Whether he’s using chalk, boards, canvas, papers, paints, or simply pencil colors, Mahmoud Abu Aljarayish always makes sure that his work of art is essentially expressive of his identity as an artist, and his love for his home country, Palestine.
Growing up in the village of Kharas, northwest of the occupied West Bank city of Hebron, Abu Aljarayish is a promising, passionate artist with a degree in Multimedia and Graphics, who knew he had more advanced skills in art compared to other kids in his classes.
“While kids my age proudly displayed abilities in drawing simple things, I caught the eyes of people around me with my capability and artistry,” he says.
It wasn’t strange for him to receive support from his family and teachers.
As any artist growing up, Abu Aljarayish went through a difficult time in his life, which at one point caused him to completely ditch art and drawing for some time; what was worse for him during that period is that he even felt like he lost his skills.
“As a way to regain my skills back, I started drawing murals using chalk, which was very well-received that some media agencies talked about me and my art. This, in return, gave me back my confidence as an artist, which encouraged me to go back to drawing even stronger and better than before.”
As a flourishing artist, Abu Aljarayish says that he didn’t receive any kind of support whatsoever when he first embraced his art skills.

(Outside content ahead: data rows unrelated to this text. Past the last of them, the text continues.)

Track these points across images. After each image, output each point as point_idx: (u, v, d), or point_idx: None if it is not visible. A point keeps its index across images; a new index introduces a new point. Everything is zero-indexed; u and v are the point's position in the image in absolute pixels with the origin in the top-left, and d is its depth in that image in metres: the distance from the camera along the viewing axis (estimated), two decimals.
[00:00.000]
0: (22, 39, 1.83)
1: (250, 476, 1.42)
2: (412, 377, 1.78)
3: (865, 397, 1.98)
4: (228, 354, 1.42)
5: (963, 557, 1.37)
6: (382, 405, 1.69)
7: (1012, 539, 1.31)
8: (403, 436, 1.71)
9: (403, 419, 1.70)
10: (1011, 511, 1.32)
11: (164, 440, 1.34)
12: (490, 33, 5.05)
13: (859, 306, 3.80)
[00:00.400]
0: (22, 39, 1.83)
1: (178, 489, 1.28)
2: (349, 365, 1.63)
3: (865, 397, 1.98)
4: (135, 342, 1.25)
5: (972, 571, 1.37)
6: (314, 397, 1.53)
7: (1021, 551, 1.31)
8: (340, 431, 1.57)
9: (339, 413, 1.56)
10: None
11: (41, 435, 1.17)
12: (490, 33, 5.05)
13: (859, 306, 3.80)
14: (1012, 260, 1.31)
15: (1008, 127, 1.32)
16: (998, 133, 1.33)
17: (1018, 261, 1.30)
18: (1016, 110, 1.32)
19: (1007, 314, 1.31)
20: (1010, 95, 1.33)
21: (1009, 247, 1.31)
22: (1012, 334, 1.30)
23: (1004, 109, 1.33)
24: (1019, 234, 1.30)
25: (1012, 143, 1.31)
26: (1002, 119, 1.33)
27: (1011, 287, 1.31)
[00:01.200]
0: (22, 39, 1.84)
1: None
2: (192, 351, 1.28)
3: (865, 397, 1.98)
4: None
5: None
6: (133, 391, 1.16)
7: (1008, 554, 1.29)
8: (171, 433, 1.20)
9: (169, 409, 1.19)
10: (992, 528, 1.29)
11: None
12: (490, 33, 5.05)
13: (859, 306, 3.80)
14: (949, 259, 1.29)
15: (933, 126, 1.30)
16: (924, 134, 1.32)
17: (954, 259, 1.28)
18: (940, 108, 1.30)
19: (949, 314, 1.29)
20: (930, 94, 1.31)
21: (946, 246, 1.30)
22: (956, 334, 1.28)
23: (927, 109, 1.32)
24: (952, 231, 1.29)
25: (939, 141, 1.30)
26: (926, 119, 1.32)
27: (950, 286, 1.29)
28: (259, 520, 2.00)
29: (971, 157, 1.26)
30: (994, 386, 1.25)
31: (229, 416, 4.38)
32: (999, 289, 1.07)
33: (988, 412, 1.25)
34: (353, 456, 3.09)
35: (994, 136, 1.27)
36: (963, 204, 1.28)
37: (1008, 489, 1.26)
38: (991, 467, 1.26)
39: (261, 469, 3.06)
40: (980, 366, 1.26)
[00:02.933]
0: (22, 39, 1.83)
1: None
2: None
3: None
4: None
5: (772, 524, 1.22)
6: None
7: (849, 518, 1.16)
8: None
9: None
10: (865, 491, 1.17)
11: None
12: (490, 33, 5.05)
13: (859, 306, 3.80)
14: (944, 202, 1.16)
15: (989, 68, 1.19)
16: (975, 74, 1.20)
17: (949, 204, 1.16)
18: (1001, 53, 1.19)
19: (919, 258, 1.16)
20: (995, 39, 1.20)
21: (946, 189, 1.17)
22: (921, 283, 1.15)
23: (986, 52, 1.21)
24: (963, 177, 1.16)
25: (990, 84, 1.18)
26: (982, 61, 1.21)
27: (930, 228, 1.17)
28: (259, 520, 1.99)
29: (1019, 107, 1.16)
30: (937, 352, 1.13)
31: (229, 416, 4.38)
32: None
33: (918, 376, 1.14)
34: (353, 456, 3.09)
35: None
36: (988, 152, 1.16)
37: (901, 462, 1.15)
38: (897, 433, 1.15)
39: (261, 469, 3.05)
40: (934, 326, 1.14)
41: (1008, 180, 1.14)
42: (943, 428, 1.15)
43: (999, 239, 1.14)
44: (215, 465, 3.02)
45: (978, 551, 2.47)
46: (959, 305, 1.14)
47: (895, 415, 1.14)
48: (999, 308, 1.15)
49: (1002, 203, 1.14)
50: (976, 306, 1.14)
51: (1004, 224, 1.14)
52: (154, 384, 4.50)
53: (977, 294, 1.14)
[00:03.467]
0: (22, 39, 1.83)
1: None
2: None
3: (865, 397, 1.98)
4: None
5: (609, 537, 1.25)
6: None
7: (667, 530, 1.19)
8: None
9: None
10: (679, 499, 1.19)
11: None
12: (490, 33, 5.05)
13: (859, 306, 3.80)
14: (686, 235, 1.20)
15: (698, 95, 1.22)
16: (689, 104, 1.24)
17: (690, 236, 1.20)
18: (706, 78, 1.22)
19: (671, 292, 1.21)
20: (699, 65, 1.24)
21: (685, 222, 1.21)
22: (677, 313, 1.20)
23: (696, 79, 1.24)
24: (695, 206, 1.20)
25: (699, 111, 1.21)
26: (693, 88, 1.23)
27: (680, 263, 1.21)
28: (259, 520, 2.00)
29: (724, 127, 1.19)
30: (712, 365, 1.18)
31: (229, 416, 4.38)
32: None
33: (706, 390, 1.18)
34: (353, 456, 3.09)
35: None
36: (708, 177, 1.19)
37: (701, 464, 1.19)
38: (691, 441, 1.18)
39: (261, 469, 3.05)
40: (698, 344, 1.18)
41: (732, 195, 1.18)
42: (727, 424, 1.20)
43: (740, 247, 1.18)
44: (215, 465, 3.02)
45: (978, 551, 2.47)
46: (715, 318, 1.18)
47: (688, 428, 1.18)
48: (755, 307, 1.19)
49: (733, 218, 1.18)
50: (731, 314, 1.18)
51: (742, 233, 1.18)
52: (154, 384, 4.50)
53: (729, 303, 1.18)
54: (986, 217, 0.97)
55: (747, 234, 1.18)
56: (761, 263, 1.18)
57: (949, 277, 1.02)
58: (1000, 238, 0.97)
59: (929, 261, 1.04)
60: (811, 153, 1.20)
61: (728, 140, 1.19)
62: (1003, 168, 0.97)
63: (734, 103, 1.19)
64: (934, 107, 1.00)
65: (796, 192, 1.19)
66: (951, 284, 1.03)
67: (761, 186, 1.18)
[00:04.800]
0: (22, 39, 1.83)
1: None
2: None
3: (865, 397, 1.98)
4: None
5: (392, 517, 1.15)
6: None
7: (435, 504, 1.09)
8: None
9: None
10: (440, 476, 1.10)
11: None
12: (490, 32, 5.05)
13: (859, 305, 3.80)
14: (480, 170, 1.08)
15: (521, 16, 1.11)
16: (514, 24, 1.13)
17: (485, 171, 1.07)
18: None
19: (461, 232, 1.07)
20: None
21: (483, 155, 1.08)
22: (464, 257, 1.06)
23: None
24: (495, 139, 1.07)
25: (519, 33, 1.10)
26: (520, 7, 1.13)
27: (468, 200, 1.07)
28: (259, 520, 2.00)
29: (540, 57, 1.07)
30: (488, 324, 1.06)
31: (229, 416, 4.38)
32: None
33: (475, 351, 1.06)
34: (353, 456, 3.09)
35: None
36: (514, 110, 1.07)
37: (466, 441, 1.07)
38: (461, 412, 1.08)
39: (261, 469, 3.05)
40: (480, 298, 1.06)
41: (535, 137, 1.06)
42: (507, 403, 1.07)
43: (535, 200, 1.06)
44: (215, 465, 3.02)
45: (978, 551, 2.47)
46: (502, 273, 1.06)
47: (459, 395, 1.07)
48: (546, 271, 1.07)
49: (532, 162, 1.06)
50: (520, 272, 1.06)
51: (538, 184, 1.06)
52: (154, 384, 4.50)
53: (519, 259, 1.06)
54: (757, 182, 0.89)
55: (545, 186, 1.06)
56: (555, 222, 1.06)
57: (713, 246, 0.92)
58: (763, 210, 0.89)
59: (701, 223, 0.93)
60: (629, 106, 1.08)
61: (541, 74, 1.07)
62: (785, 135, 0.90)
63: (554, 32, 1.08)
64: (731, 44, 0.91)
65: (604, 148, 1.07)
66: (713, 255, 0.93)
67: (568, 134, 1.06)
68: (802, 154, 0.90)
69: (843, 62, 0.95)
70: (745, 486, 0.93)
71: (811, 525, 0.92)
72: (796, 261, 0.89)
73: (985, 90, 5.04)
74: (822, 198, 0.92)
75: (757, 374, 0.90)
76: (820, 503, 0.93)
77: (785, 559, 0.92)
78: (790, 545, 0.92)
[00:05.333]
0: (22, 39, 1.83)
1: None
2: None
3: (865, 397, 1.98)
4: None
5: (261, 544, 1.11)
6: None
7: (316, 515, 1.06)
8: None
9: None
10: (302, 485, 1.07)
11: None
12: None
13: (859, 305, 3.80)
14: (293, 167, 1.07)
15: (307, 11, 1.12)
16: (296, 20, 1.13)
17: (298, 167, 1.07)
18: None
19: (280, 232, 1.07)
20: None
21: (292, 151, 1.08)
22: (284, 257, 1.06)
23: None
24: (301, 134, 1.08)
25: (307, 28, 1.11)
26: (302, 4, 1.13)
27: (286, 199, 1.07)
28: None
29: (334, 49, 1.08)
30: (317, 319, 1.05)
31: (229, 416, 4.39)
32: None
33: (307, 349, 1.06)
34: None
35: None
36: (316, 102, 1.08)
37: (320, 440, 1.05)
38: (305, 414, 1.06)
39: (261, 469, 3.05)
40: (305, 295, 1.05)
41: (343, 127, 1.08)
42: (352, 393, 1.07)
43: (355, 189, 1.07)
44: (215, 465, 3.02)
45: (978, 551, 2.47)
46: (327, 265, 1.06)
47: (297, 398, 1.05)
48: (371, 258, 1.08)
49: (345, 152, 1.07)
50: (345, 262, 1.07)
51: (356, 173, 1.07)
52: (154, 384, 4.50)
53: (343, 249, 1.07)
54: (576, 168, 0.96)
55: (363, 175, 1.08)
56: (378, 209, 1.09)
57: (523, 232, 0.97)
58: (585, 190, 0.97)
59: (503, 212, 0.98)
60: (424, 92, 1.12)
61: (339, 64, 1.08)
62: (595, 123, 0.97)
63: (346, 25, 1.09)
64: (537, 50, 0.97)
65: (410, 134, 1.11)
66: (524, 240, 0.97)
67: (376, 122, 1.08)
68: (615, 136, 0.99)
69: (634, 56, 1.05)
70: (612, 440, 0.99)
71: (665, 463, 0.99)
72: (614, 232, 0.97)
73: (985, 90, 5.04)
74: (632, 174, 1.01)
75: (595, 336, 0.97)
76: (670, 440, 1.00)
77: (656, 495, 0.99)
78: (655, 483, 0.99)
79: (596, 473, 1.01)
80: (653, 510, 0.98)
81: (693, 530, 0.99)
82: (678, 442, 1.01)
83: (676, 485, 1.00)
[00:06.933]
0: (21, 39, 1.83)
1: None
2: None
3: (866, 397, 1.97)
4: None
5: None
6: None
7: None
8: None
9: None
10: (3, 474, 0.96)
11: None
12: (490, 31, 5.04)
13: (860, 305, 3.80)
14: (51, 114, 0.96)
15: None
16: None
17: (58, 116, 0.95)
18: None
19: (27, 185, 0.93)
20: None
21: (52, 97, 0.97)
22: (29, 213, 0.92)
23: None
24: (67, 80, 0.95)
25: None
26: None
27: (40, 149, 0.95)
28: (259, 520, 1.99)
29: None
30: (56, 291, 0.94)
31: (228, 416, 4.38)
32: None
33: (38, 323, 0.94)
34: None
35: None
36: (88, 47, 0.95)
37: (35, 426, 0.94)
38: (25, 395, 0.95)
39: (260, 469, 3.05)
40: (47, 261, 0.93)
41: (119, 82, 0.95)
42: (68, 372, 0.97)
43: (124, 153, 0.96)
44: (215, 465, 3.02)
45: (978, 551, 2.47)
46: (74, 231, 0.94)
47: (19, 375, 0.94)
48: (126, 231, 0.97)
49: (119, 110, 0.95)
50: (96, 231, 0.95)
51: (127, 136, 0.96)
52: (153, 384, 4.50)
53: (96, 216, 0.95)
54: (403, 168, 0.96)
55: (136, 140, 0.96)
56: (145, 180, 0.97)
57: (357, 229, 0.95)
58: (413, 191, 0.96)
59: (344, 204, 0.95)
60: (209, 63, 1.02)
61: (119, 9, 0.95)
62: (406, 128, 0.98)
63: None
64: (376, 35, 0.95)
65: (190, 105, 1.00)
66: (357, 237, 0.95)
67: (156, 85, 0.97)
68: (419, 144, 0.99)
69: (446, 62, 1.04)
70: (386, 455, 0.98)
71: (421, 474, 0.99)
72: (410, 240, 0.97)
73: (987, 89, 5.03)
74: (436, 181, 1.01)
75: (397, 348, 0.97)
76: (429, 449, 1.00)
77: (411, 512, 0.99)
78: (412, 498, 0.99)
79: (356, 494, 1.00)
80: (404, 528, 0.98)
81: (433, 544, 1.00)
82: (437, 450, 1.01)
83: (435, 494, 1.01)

But that all changed when his teachers started signing him up for art competitions. Abu Aljarayish, however; didn’t feel like that was enough as no organization helped introduce him as an artist to the masses or take him to new places with his art. But as he grew as an artist, he got to know what the audiences wanted to see and began to hear of him every time he did something new.
Abu Aljarayish uses art as a way to express himself. He says that he does that when he transforms an ordinary piece into an art piece full of beauty and passion that when people see it, they get a taste of delicacy and refinement everywhere they go. He says that art helps him express himself in such pieces when people see his touches in his drawings.
Being a Palestinian artist is only a source of pride for Abu Aljarayish, who says that Palestine is an award that he’s very proud of.
“Palestinian people witness stuff that other people don’t. It’s such a privilege when a Palestinian kid, living on Palestinian land, grows up to be an artist,” he said as he went on to explain how Palestine is the source of his inspiration as an artist.
“To me, Palestine is the source of power and support that drives me. It’s how I express myself and my identity. It keeps me going. It makes me creative. If what I’m working on is connected to Palestine, it adds more to its artist value,” he says. “Everything we do is connected to Palestine. It’s our identity and existence. It’s the support and hope. It’s everything that gives me the power to produce.”
On his inspirations and favorite artists that he aspires to be like someday, Abu Aljarayish says that nobody has fully impacted his art.
“I do like Naj al-Ali (a well-known Palestinian cartoonist) who invented the character of Handala. I’d like to come up with a similar concept using a new art form that would make people recognize me through,” he added.
“Inspiration comes from our daily life, our relationships with others and observing people’s feelings. It comes from how you see life from your point of view. How you receive feelings and energy. That all impacts and influences an art work,” Abu Aljarayish details on his inspirations.
“I transform such feelings into positive energy and that makes me feel creative. I want people to say that “Mahmoud turned these feelings into art where he can see through his own view.”
On negative feedback and criticism, Abu Aljarayish says that he’s no stranger to people telling him to go find a normal job as art wouldn’t earn him money.
“That’s the worst kind of comment because it makes me feel that people only look at art from a material point of view. But that only made me feel determined to prove them wrong,” he says. “I feel more determined to prove people wrong every time their criticism aims at damaging my artistic thoughts.”
Abu Aljarayish hopes to reach a place where he can be free to express himself and take his art to the world.
“Sometimes, we find ourselves to be in a place where we don’t enjoy the freedom to say what we want through art. I hope to reach the world so everyone can see that we have talents in Palestine that are able to transform the message to the whole world.”